Capturing the Mind of Nature: Gabriel Tempesta’s Charcoal Drawings
"Gabriel Tempesta: Our World, Charcoals & Casein" is on view October 9, 2015 – December 31, 2015 in the Upstairs Gallery. Using the camera as his sketching tool, Gabriel Tempesta creates highly detailed impressions of his natural surroundings with charcoal, casein, and watercolor. This solo exhibition highlights his most recent works.
A work of art can challenge our sense of reality; heightening, perhaps even changing the way we think about something familiar. Such was my experience when I first saw Gabriel Tempesta’s bumblebee series a few years ago. The plight of our bees, with their diminishing numbers and their importance to the balance of our ecosystem, is critical. I was blown away by these paintings. They showed the bees up close, in black and white, larger than life, all powerful, delicate, and so real. Their significance, in my mind, was bumped up a hundred fold.
Gabriel Tempesta has a way with charcoal. His ability to focus in on his subjects − bees in flight, the gnarly bark of an old tree, the gait of a cat or dog, the surface of a pond − is larger than life and so true to life. His paintings often look like black and white photographs, and yet are imbued with feeling. There is empathy in the way he paints, bringing the viewer closer to the natural world, lifting our awareness to another level.
Before Tempesta starts painting, he takes many photographs. He may study a photograph for a long time, sometimes years, before deciding to finally paint the image. Once the image is chosen, he figures out his approach and plan of action; the size and surface. Whether to use rough or smooth clayboard or to paint on paper. “I usually start with charcoal powder, lightly roughing in the overall composition, either dry or with water. Then I incorporate black watercolor, often mixing it with charcoal to form a paste,” Tempesta said. During this process, there’s a lot of adding and subtracting until he achieves the desired tone. Sometimes he even uses dentist tools to scratch and lift away paint, and then uses charcoal to create the fine highlights. “I sometimes use an airbrush in the middle of the process to lay down broad washes. Sometimes I use an etching tool that is essentially a mini sand blaster to lift away paint where more of a gradient or softer touch is needed. I leave the finer details for the end,” he said.

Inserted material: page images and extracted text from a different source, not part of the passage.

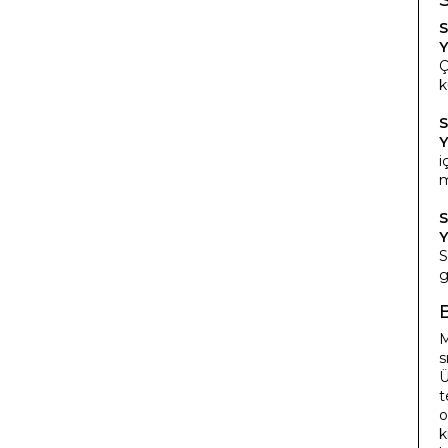
S
Y
Ç
k
S
Y
i
m
S
Y
S
g
M
s
Ü
t
o
k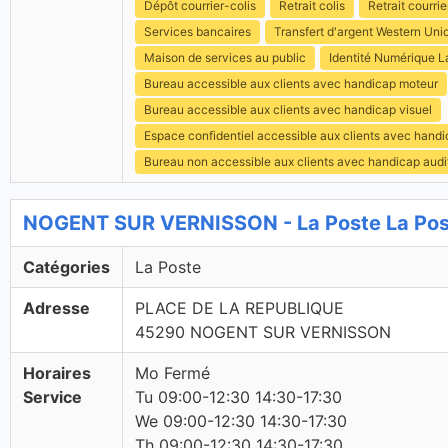
Dépôt courrier-colis
Retrait colis
Retrait courrie
Services bancaires
Transfert d'argent Western Uni
Maison de services au public
Identité Numérique L
Bureau accessible aux clients avec handicap moteur
Bureau accessible aux clients avec handicap visuel
Espace confidentiel accessible aux clients avec hand
Bureau non accessible aux clients avec handicap audit
NOGENT SUR VERNISSON - La Poste La Pos
Catégories
La Poste
Adresse
PLACE DE LA REPUBLIQUE
45290 NOGENT SUR VERNISSON
Horaires
Mo Fermé
Service
Tu 09:00-12:30 14:30-17:30
We 09:00-12:30 14:30-17:30
Th 09:00-12:30 14:30-17:30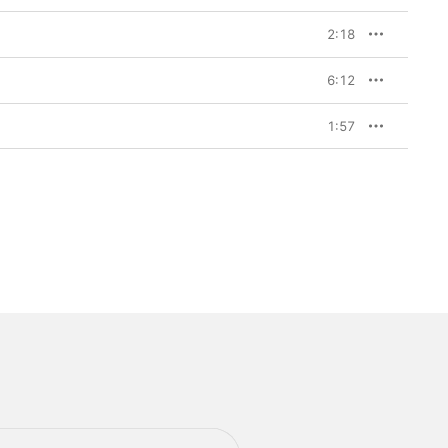
2:18
6:12
1:57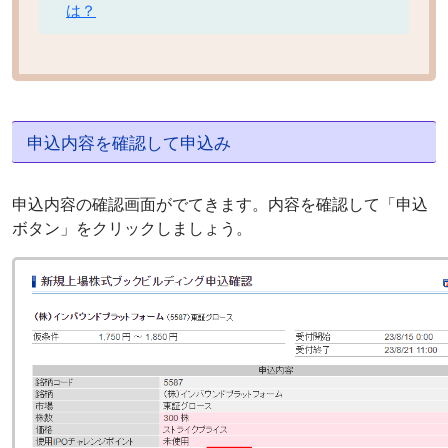
は？
申込内容を確認して申込み
申込内容の確認画面がでてきます。内容を確認して「申込
ボタン」をクリックしましょう。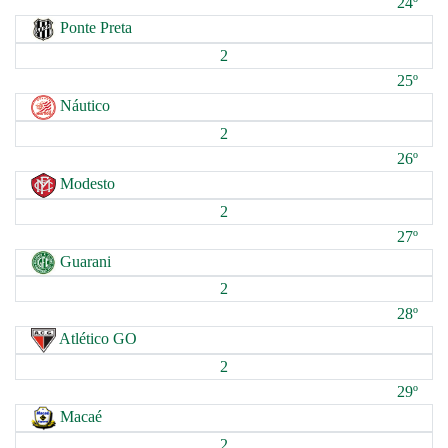
24º
Ponte Preta
2
25º
Náutico
2
26º
Modesto
2
27º
Guarani
2
28º
Atlético GO
2
29º
Macaé
2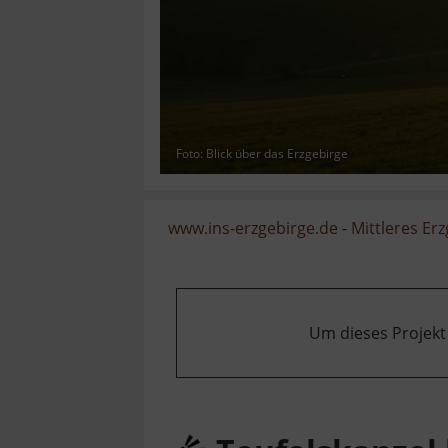
Foto: Blick über das Erzgebirge
www.ins-erzgebirge.de
-
Mittleres Er
Um dieses Projekt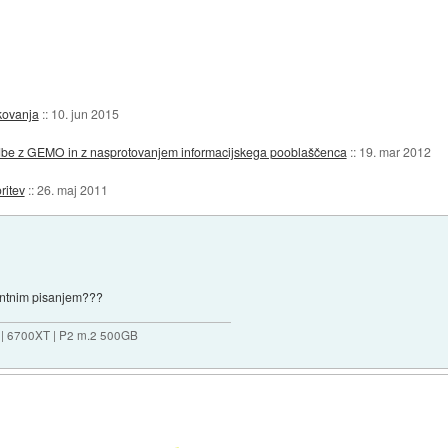
akovanja
::
10. jun 2015
godbe z GEMO in z nasprotovanjem informacijskega pooblaščenca
::
19. mar 2012
ritev
::
26. maj 2011
tantnim pisanjem???
 | 6700XT | P2 m.2 500GB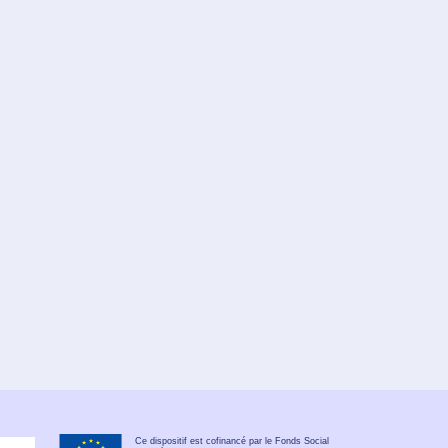
Ce dispositif est cofinancé par le Fonds Social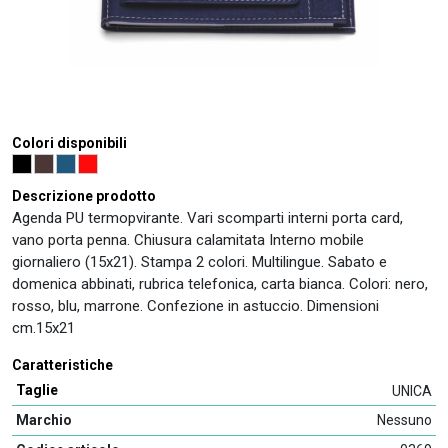
Colori disponibili
Descrizione prodotto
Agenda PU termopvirante. Vari scomparti interni porta card,
vano porta penna. Chiusura calamitata Interno mobile
giornaliero (15x21). Stampa 2 colori. Multilingue. Sabato e
domenica abbinati, rubrica telefonica, carta bianca. Colori: nero,
rosso, blu, marrone. Confezione in astuccio. Dimensioni
cm.15x21
Caratteristiche
Taglie
UNICA
Marchio
Nessuno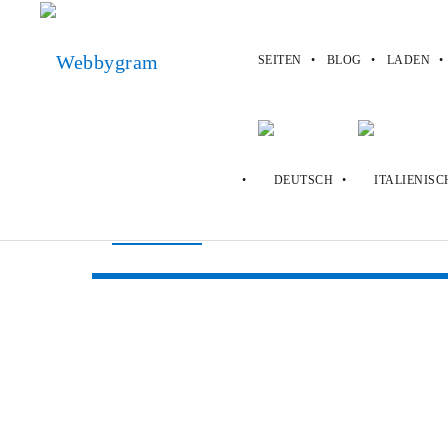
SEITEN
BLOG
LADEN
Webbygram
>
Seiten
>
Kisscartoon
Kisscartoon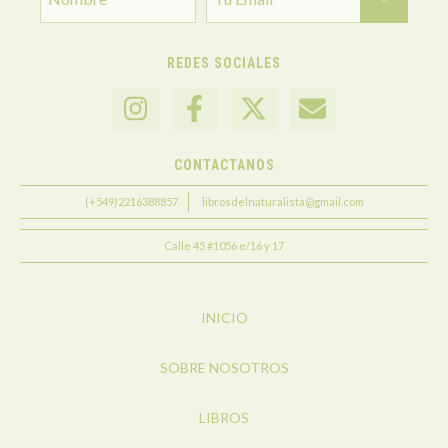
REDES SOCIALES
CONTACTANOS
(+549)2216388857
librosdelnaturalista@gmail.com
Calle 45 #1056 e/16 y 17
INICIO
SOBRE NOSOTROS
LIBROS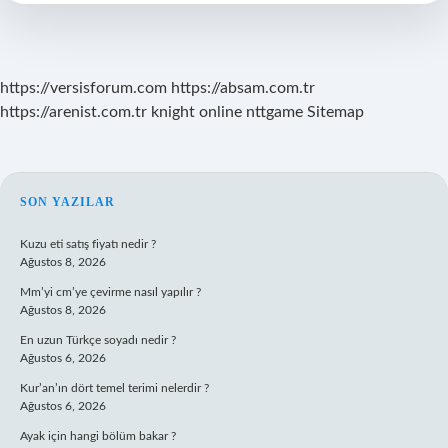
https://versisforum.com
https://absam.com.tr
https://arenist.com.tr
knight online
nttgame
Sitemap
SIDEBAR
SON YAZILAR
Kuzu eti satış fiyatı nedir ?
Ağustos 8, 2026
Mm’yi cm’ye çevirme nasıl yapılır ?
Ağustos 8, 2026
En uzun Türkçe soyadı nedir ?
Ağustos 6, 2026
Kur’an’ın dört temel terimi nelerdir ?
Ağustos 6, 2026
Ayak için hangi bölüm bakar ?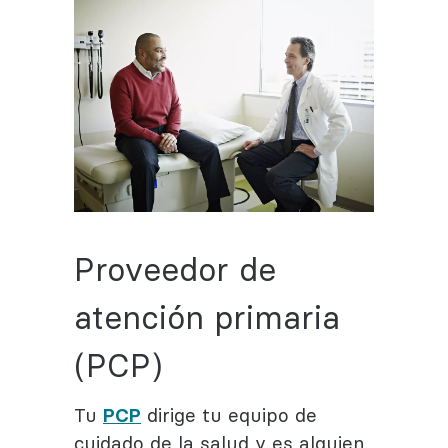
Proveedor de
atención primaria
(PCP)
Tu
PCP
dirige tu equipo de
cuidado de la salud y es alguien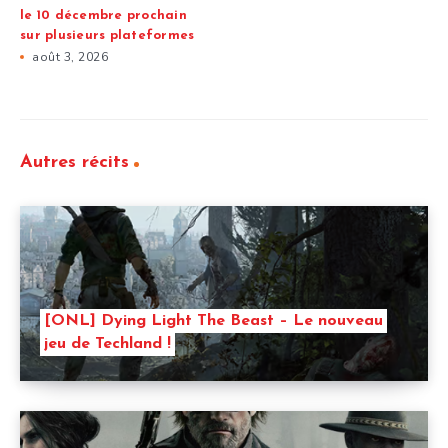
le 10 décembre prochain
sur plusieurs plateformes
août 3, 2026
Autres récits
[ONL] Dying Light The Beast – Le nouveau
jeu de Techland !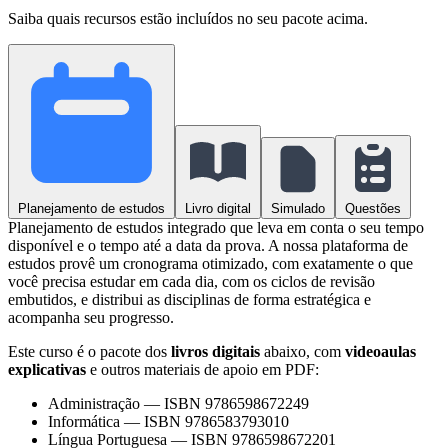
Saiba quais recursos estão incluídos no seu pacote acima.
Planejamento de estudos
Livro digital
Simulado
Questões
Planejamento de estudos integrado que leva em conta o seu tempo
disponível e o tempo até a data da prova. A nossa plataforma de
estudos provê um cronograma otimizado, com exatamente o que
você precisa estudar em cada dia, com os ciclos de revisão
embutidos, e distribui as disciplinas de forma estratégica e
acompanha seu progresso.
Este curso é o pacote dos
livros digitais
abaixo, com
videoaulas
explicativas
e outros materiais de apoio em PDF:
Administração
—
ISBN 9786598672249
Informática
—
ISBN 9786583793010
Língua Portuguesa
—
ISBN 9786598672201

Morning Near the Wild Branch is a charcoal and watercolor on board, 40 x 30 inches. The painting depicts a rising sun filtered through trees on the edge of a field. The sun lights up spider webs in the foreground, coated with dew. “The background light in this painting was a challenge and pushed my dry brush charcoal-powder technique to the edge,” Tempesta said.
Wolcott Pond in Bloom, charcoal, watercolor and pastel on board, 30 x 30 inches, was another challenge for Tempesta. “I really had to work through issues as I painted the water and the ellipses of the lily pads,” Tempesta said. “But I always learn the most from paintings that are difficult. The paintings that followed this one seemed to flow in a more effortless way. Like when a baseball batter on deck swings two bats. When he gets up to the plate with one bat, it somehow seems lighter and easier to swing.”
Even though Tempesta follows closely his photographs, there are always small deviations that occur during the process. Clayboard, because of its hard surface, allows his washes to flow around in a loose, somewhat uncontrolled manner that makes for unpredictability. He rarely projects the image onto the surface he has chosen, preferring to use freehand techniques, which can create unexpected textures and magic. Tempesta is all about capturing the spirit of the image.
Pollinator #2, charcoal on board, is certainly magical. The tiny bee, now large, energetically hovers above a flower. Its head is burrowing in to extract the pollen and you can feel its earnest endeavor. Old Birch on Elmore Mountain shows an ancient white birch reaching upwards, sky bound and noble. It is painted with casein, a milk based paint; a versatile medium. The paint is water-soluble but becomes insoluble with time and exposure, a challenge to work with.
Tempesta has been influenced and inspired by Robert Longo’s black and white paintings. He also said that Andrew Wyeth has been a great influence with “his obsessive use of detail and the inspiring quest for truth in his realist paintings.” This is the crux of Gabriel Tempesta’s work − his quest for truth. How could he know the mind of a bumblebee? Yet when you look at his bee paintings, you can feel the bee’s intent, its single-minded focus, its tenacity and power. Even the painting of Tempesta’s cat, Hunter in the Field, shows the intensity of a cat’s focus on the hunt. “I took a picture of her in a field three years ago. It was such a great composition, with a subtle blurry photographic effect I really wanted to capture. It took me a few years of looking at the photo before I finally decided to paint it,” Tempesta said.
Every work in this new show at West Branch, has a distinct personality. Trees, animals, bees, a valley, a pond; his paintings capture the wildness of nature. Each piece takes a long time to produce, just as evolution in nature takes a long time. Extinction can be rapid. Tempesta gives us the opportunity to hold close the natural world. He holds his images deeply, hopefully for a long time.